Print the lines below word for word, leaving out the pictures.

Excerpts from a dataset:
————————
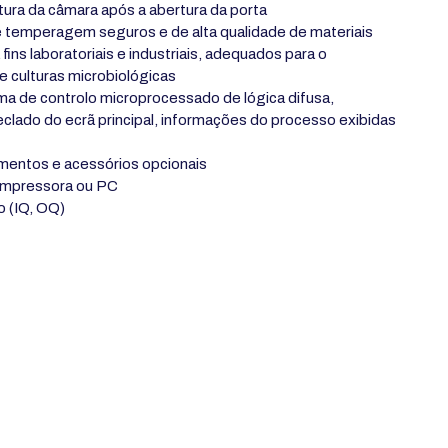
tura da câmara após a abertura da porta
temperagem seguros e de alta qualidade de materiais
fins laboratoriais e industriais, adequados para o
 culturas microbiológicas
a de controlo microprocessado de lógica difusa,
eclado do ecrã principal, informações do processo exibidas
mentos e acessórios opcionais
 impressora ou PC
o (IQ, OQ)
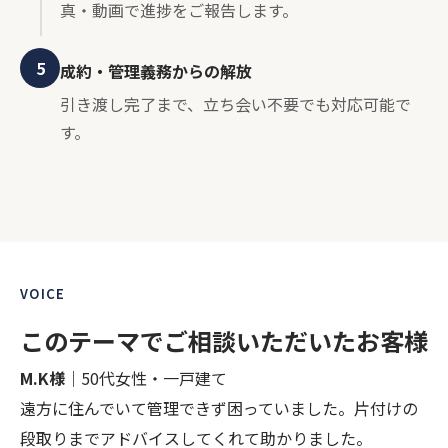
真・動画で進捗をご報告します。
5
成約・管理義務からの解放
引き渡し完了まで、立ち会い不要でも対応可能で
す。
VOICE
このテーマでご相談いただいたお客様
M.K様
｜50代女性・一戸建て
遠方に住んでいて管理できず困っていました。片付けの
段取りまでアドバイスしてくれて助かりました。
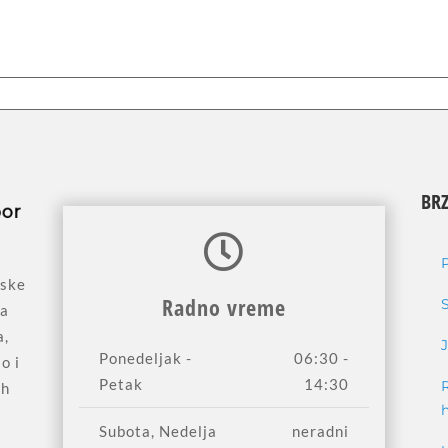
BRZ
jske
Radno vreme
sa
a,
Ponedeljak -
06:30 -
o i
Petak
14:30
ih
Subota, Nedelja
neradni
————————
RESPONSE BOX:
tura da câmara após a abertura da porta
temperagem seguros e de alta qualidade de materiais
fins laboratoriais e industriais, adequados para o
 culturas microbiológicas
a de controlo microprocessado de lógica difusa,
eclado do ecrã principal, informações do processo exibidas
mentos e acessórios opcionais
 impressora ou PC
o (IQ, OQ)
真・動画で進捗をご報告します。
5
成約・管理義務からの解放
引き渡し完了まで、立ち会い不要でも対応可能で
す。
VOICE
このテーマでご相談いただいたお客様
M.K様
｜50代女性・一戸建て
遠方に住んでいて管理できず困っていました。片付けの
段取りまでアドバイスしてくれて助かりました。
BRZ
jske
Radno vreme
sa
a,
Ponedeljak -
06:30 -
o i
Petak
14:30
ih
Subota, Nedelja
neradni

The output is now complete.